→ WHAT YOU HAVE TO DO
A word-for-word copy of the data, pictures excluded, is what this task asks for.

→ DATA SHOWN
◆ ◆ ◆ ◆ ◆ ◆ ◆

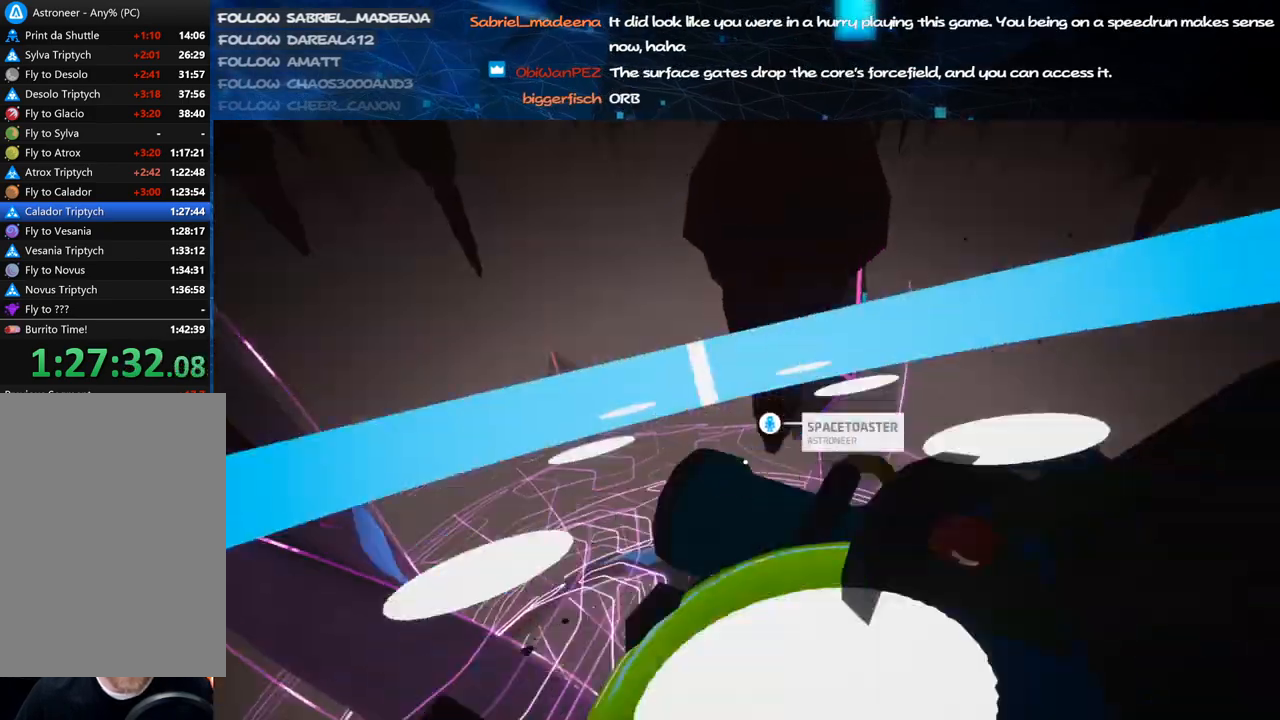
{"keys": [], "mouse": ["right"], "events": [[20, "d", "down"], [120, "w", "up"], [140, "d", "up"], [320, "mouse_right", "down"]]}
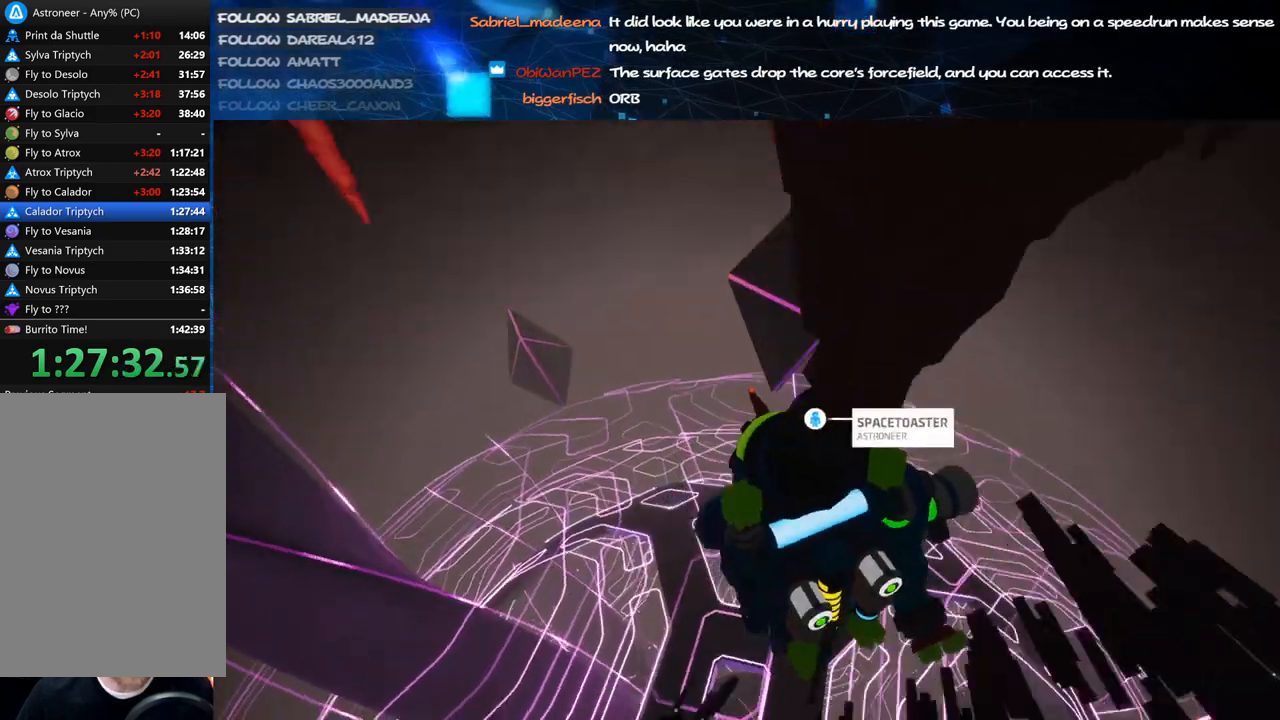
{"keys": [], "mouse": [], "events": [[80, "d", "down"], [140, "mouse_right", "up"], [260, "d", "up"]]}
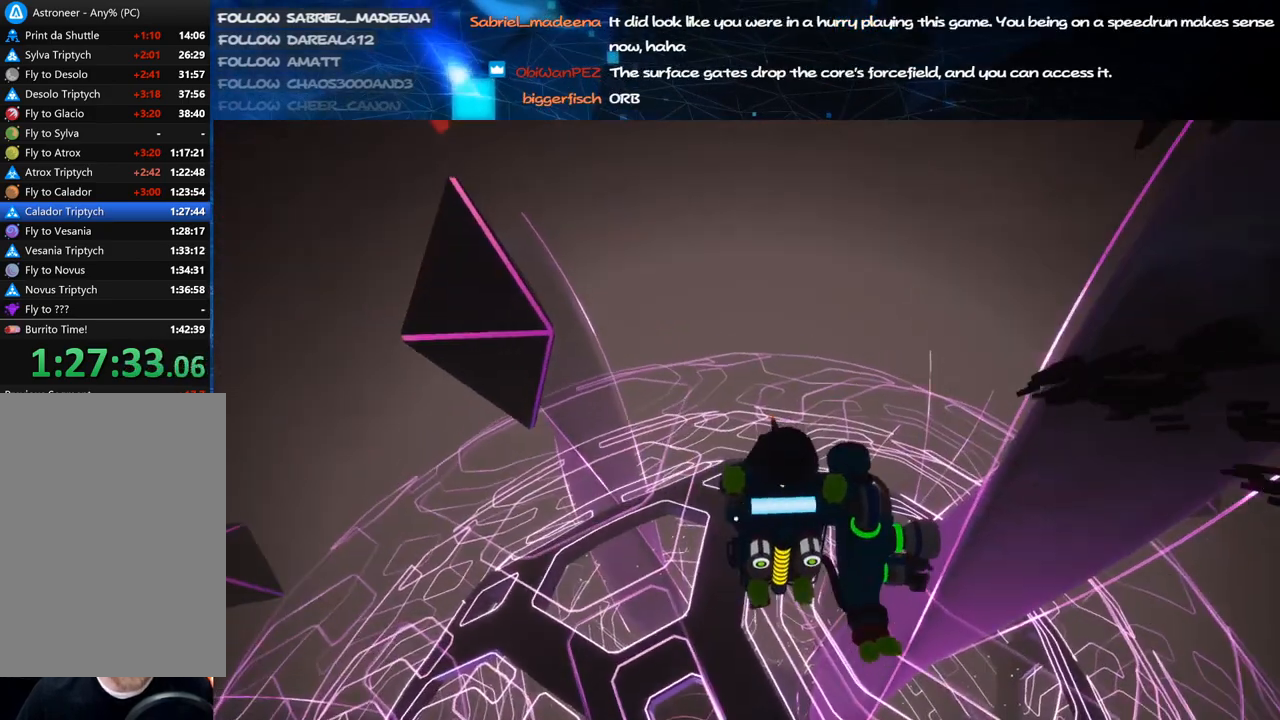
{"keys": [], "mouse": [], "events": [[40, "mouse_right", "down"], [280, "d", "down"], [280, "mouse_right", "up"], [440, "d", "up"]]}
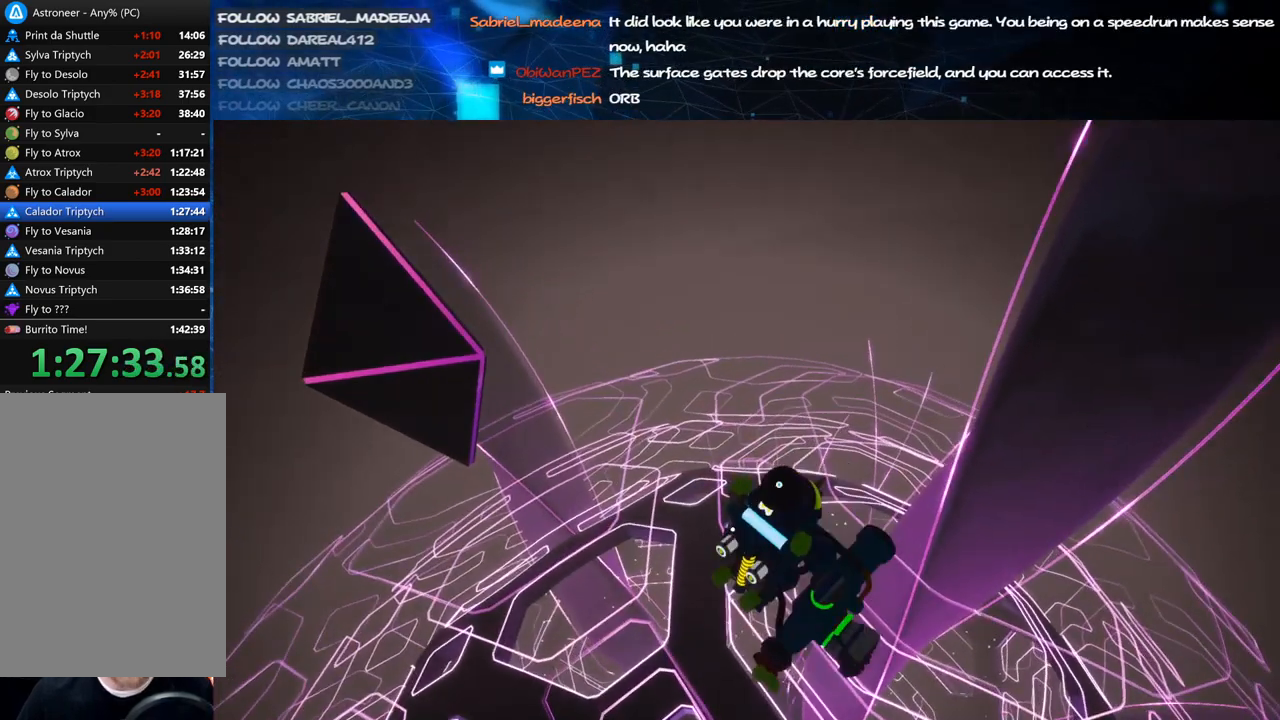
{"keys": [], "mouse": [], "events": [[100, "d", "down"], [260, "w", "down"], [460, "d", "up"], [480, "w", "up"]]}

◆ ◆ ◆ ◆ ◆ ◆ ◆

→ ANSWER FOR THE TASK
{"keys": [], "mouse": ["right"], "events": [[20, "d", "down"], [120, "w", "up"], [140, "d", "up"], [320, "mouse_right", "down"]]}
{"keys": [], "mouse": [], "events": [[80, "d", "down"], [140, "mouse_right", "up"], [260, "d", "up"]]}
{"keys": [], "mouse": [], "events": [[40, "mouse_right", "down"], [280, "d", "down"], [280, "mouse_right", "up"], [440, "d", "up"]]}
{"keys": [], "mouse": [], "events": [[100, "d", "down"], [260, "w", "down"], [460, "d", "up"], [480, "w", "up"]]}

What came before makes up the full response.